Work through the data below line by line and say how many lines hold "wire"; give only the number.

** MATERIAL SUPPLIED follows **

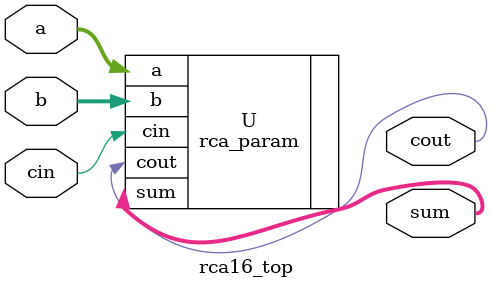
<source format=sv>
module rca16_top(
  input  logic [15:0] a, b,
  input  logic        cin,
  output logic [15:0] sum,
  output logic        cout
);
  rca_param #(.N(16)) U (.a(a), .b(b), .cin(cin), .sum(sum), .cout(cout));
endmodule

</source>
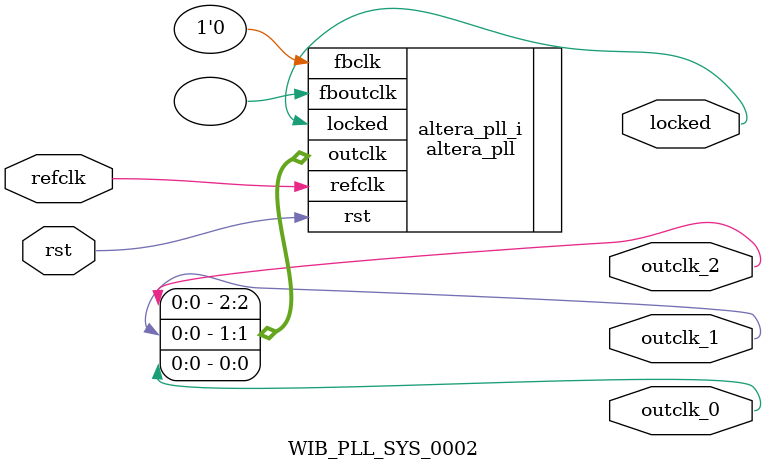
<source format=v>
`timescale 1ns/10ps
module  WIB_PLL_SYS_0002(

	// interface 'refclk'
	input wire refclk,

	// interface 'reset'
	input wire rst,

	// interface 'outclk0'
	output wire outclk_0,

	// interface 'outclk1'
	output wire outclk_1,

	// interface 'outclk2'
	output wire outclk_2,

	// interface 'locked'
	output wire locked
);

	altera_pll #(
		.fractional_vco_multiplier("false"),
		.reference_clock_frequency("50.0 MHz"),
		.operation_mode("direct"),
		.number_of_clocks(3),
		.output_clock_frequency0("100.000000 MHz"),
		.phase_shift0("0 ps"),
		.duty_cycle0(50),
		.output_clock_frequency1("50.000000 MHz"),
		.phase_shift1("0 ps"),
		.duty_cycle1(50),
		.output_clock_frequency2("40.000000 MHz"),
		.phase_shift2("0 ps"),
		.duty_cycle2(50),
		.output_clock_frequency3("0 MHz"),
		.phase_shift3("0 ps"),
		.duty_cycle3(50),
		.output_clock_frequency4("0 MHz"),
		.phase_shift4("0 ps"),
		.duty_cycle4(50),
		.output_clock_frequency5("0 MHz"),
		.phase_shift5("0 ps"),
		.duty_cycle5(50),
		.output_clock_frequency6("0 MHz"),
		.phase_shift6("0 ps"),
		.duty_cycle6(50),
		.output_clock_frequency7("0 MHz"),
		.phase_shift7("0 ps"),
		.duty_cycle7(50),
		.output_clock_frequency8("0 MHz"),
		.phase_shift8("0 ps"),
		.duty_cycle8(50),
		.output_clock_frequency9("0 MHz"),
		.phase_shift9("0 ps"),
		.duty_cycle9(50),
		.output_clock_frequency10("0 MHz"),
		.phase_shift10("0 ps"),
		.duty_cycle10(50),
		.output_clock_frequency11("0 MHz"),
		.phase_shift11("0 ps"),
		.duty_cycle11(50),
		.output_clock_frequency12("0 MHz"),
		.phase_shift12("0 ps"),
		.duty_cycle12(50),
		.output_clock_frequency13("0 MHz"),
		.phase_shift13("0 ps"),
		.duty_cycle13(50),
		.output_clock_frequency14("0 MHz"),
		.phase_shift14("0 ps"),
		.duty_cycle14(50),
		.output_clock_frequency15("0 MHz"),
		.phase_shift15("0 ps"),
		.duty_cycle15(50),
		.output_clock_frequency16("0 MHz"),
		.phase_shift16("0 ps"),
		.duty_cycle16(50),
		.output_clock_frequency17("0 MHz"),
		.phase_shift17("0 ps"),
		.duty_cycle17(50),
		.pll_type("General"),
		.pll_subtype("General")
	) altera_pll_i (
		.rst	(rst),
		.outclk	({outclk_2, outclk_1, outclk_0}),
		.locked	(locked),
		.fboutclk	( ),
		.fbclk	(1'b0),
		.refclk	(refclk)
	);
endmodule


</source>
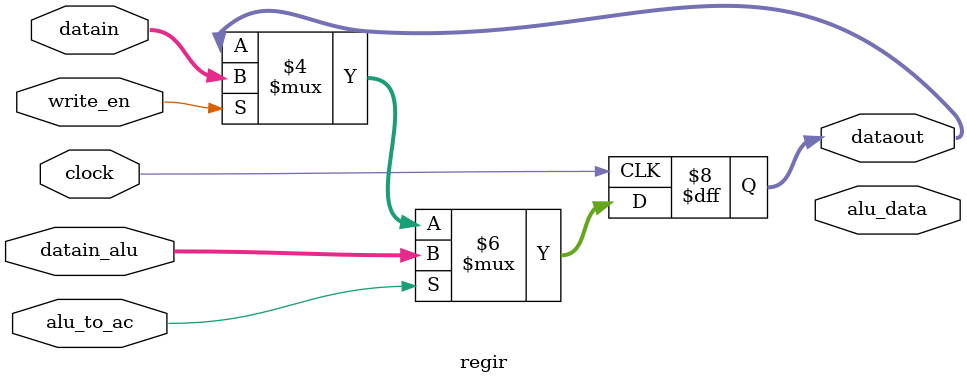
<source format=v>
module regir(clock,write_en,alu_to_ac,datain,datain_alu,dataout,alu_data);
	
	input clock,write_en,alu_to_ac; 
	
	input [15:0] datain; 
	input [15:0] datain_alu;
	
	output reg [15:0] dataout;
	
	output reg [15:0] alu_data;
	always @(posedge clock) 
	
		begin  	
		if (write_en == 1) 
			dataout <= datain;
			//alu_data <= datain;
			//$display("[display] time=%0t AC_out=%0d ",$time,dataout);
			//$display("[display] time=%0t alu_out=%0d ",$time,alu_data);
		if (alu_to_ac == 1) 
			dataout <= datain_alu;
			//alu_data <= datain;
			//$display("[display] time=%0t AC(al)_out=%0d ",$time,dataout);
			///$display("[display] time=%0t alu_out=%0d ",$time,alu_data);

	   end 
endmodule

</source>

** End of MATERIAL SUPPLIED **

OUTPUT: 6